Greta wrote: ↑
Mon Aug 27, 2018 1:02 am
It's complicated and impractical. Thus people find it boring and irrelevant, fussing about things that can safely be taken for granted.
However, their innocent bravado is exposed when they are lying on the deathbeds, and then suddenly those boring and irrelevant existential and moral philosophical notions become incredibly interesting and important.
A lot of truth in this statement. Right now I am dead center in dealing with my aunt and godmother having stage four cancer. I help with my cousin, and aunt (who suffers from mental illness) and my uncle (husband of my godmother who has 8 percent heart valve function), my father (who has congestive heart failure) and my mother (who just recently had a hip replacement).
Because of the nature of the situation it mostly lies on me and my cousin and we have to reason through a large number of practical, ethical and mental-spiritual problems and often times have been reduced to talking not just about philosophy (and the philosophers various viewpoints) but having to deal with the nature of reason itself considering the multitutude of choices having to be made.
We have to deal with the moral and practical situation of having to provide comfort and compassion and the vest means to do so.
Abstract situations over the nature of the problem (ie, the cancer is stage four but was never picked up on tests, shows barely any metastization, liver has shown a good level of function regardless of the cancer....leading to various questions on the relation between mental and physical health).
Group politics as members of family broke into three factions:
1. Those who are trying to keep her around forever regardless of her comfort level and the comfort level of those around her.
2. Those who want her to quickly pass regardless of her health or comfort.
3. Those who look at the situation objectively and realize her psychological, spiritual and physical health needed to be treated in such a manner that she is comfortable and at peace as much as objectively possible....and whatever happens "happens" regardless of personal desire with the desires of the patient coming first regardless of the influence of outside influence while keep outside variable in mind due to others physical and mental health problems.
Ethical and practical problems of:
1. Potential medicine being slipped to induce a form of with euthanasia.
2. Oxygen machine being turned off or sabotaged/tampered with on multiple occasions to induce euthanasia.
3. The wording of individuals to induce a positive or negative state within the patient.
4. The ethical and practical problems of the patients life or death directly affecting members of the family in such a manner they can literally live or die based upon their emotional attachment and current physical or mental health problems.
5. Doctors providing wrong diagnoses (calling patient up to hospital only to send her back over their perceived error. Doctors prescribing either medications she is allergic too or potentially may overdose the patient and kill her)
6. The moral question of euthanasia itself.
7. The nature of spirituality and after life in regards to not just providing comfort to the patient but by giving a general reference framework over the inherent moral and practical questions.
8. How to maintain a balance of compassion of objective ruthlessness in the behavior of surrounding family members and applying this dualism to maintain a sense of balance and structure within not just the patient but the social or familial environment in which the person exists.
9. The nature of language as "giving life or death" and the appropriate means in which to word things.
10. Personal and subjective means to maintain personal balance through the situation.
11. Personal grievances between members of the family, along with loyalties and friendships.
12. The nature of reason and prayer.
And a whole host of other questions and situations which must be dealt with empirically or abstractly through finding the appropriate means of measuring the situation and effectively "directing its movements" in such a way to maintain structure to the chaos through proportion and balance.

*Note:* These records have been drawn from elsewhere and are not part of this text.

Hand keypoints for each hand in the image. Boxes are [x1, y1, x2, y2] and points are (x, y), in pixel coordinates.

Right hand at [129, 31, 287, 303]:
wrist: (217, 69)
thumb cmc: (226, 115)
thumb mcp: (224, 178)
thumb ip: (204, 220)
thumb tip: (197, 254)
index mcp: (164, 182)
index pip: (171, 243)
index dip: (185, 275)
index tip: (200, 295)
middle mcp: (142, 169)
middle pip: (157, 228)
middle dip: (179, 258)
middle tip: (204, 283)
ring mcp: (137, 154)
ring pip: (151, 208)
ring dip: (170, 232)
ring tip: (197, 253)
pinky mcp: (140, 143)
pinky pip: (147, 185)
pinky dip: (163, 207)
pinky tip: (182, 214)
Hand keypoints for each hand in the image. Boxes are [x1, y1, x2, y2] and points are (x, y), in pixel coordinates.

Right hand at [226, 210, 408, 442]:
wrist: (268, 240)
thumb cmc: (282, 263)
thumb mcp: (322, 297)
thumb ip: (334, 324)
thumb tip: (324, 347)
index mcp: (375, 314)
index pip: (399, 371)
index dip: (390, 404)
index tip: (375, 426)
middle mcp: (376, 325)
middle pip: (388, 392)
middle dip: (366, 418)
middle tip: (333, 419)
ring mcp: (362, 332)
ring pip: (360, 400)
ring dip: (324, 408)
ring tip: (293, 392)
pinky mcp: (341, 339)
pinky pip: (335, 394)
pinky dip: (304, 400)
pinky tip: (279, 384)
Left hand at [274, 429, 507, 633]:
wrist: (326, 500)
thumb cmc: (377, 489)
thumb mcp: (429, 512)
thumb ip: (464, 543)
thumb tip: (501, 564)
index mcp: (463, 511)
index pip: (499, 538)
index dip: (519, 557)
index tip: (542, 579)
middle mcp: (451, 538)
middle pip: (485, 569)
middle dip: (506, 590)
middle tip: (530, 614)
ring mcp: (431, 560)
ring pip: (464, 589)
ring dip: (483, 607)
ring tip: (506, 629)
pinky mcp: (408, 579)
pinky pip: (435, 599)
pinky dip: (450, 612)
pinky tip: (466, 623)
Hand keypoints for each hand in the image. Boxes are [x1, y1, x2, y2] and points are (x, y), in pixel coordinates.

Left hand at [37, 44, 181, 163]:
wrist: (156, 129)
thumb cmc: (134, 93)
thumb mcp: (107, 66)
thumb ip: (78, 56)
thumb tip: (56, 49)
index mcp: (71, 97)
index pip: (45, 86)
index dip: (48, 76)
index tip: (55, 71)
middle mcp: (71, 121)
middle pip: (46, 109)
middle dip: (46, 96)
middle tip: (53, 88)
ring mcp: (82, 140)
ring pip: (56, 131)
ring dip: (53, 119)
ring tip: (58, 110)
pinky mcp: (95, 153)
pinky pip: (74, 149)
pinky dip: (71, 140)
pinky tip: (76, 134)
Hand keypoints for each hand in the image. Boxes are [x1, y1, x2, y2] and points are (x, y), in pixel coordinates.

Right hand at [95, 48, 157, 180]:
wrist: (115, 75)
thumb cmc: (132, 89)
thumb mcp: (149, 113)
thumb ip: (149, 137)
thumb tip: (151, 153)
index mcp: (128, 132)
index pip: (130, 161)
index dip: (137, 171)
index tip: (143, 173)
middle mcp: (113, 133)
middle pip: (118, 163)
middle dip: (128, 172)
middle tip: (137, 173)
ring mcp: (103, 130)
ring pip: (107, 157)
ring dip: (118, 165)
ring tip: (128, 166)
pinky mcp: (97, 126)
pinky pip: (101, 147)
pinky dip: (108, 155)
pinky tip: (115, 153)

It is not uncommon, for me and my cousin to not just discuss and work on these issues but discuss prior philosophers and there work, dually with religious faith, to gain a better perspective.
For example in discussing the "oneness" of Parmenides we came to a fuller perspective of how all our decisions are based around the interconnectedness of the environment where one action towards one member reverberates to another member as everyone, both patient and friends/family/hospice/etc. are interconnected and all decisions have a "mirror effect" which affect other members. Treating one member one way effectively determines how that member will treat the patient along with the health of the patient affecting the health of family members and potentially causing their life or death as well.
Observing the multiplicity of anaximander we observe a dual dimension of individualistic personal accountability of the members in a different respect as we are all individual parts of the sitatution.
Nichomean ethics as observing the appropriate route of correct and moral behavior is a question of balance.
Kierkegaard in response to optimism as a driving factor and the importance and dignity of the human individual.
Nietzsche as the will to power where pure will alone must be exerted for survival.
Pythagoras as establishing everything is mathematical and logical and exists through ratios.
Eastern objective philosophy where everything can be viewed as the direction of movements reflected in the Dao Te ching.
The bagavadghita as expressing the necessity of discipline and loyalty, through personal detachment, relative to the situation of death.
Christianity and the need for mercy along with necessity of a savior due to human weakness.
And this is just a short version....however one cannot argue against the necessity of philosophy relative to the various extremes life presents.